**Supplied records:**
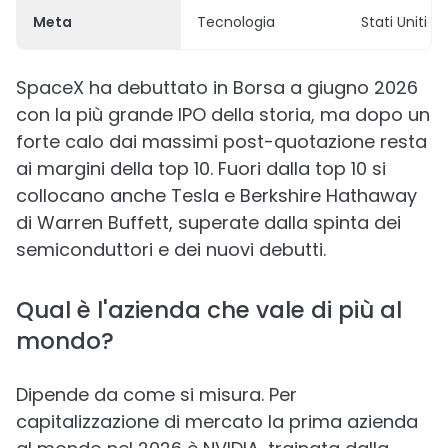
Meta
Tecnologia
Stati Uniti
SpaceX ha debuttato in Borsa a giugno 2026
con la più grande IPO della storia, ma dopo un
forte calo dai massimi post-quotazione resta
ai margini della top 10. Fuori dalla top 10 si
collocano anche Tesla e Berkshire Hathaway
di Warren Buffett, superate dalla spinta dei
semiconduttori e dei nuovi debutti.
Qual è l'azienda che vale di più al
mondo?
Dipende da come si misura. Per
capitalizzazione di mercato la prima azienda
...
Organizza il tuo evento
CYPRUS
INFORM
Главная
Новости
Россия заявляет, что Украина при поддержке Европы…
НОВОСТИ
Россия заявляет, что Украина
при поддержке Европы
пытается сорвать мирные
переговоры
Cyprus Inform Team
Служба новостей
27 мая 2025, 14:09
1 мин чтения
---
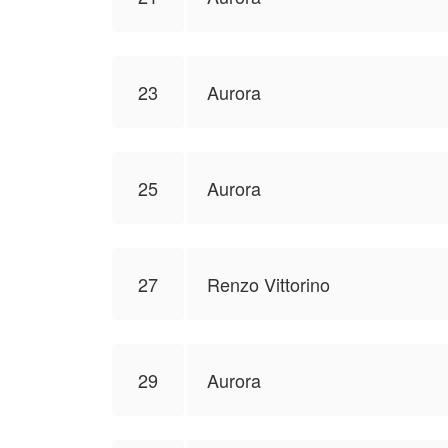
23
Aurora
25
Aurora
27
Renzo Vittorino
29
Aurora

**Your instructions:**
The reply should hold only the lines of the listing above starting at the line containing "semiconduttori e dei nuovi debutti." and ending at the line containing "capitalizzazione di mercato la prima azienda", exactly as written.

**Solution to this task:**
semiconduttori e dei nuovi debutti.
Qual è l'azienda che vale di più al
mondo?
Dipende da come si misura. Per
capitalizzazione di mercato la prima azienda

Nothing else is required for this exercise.